A new study has revealed that Republican-run states prematurely ending unemployment benefits last year did not have a significant impact on getting people back to work, as GOP lawmakers claimed it would — but it did result in financial hardship for millions of Americans.
In the summer of 2021, as many areas of the country were dealing with a supposed “worker shortage,” several Republican-led states’ governors decided to end extended federal unemployment benefits that included weekly increases to the typical insurance payment. The move affected some 4.1 million unemployed workers in the 25 states that ended the program, which had been initiated in response to the economic downturn brought on by the coronavirus pandemic.
Republican governors justified ending the benefits by arguing that the additional unemployment benefits disincentivized workers from returning to their jobs. In reality, the so-called “worker shortages” were likely due to workers wanting to return to jobs that provided better pay and benefits than many employers were willing to give.
The move to prematurely end the extended unemployment benefits seemed to have had little, if any, effect on getting people back to work, according to a paper published last week by the Federal Reserve Bank of San Francisco. In states that ended the unemployment benefits, hiring did pick up at a faster pace, on average — but the rate difference, when compared to states that didn’t end extended unemployment benefits, is incredibly miniscule.
The states that ended the benefit early only saw a hiring rate difference of 0.2 percent compared to other states, the study found — a difference that is “pretty much imperceptible,” said Robert Valletta, associate director of research at the Federal Reserve Bank of San Francisco and co-author of the paper.
Put another way, for every 1,000 people that were hired in states that kept the unemployment benefits in place, 1,002 people were hired in states that removed the benefits — hardly the significant change that GOP lawmakers promised would come from ending the benefits.
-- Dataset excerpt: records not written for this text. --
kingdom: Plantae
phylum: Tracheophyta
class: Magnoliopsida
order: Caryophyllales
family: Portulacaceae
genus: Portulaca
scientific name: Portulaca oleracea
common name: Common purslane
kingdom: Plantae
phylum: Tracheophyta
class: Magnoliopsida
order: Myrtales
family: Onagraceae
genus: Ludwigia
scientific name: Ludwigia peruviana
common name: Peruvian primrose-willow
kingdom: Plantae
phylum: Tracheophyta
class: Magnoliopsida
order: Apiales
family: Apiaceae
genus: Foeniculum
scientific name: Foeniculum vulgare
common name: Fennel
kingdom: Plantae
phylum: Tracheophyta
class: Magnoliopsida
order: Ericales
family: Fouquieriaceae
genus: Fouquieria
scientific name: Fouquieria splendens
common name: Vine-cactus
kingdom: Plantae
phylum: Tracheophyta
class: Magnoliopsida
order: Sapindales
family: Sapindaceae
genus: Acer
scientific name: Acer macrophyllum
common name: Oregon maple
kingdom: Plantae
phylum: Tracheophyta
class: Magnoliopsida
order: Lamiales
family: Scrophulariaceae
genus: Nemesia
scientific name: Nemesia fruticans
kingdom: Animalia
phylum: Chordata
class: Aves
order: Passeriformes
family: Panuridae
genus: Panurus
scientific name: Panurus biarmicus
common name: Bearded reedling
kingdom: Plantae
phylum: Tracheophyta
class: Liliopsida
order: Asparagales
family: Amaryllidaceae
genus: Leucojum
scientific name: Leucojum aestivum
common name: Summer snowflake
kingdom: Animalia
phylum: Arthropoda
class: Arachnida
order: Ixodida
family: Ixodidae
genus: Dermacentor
At the same time, Valletta added, a “meaningful fraction of people suffered real hardship as a result” of the cuts. Among the millions of Americans who saw their unemployment insurance curtailed, the average worker lost around $6,000 in benefits compared to workers in states that kept them intact.
Progressive lawmakers, including Sen. Bernie Sanders (I-Vermont), largely rejected conservatives’ claims that unemployment insurance benefits were hurting businesses seeking workers. Even if that was the case, Sanders said, it wouldn’t justify ending the extended benefits.
If such benefits were “preventing employers from hiring low-wage workers there’s a simple solution,” Sanders said in the spring of 2021. “Raise your wages. Pay decent benefits.”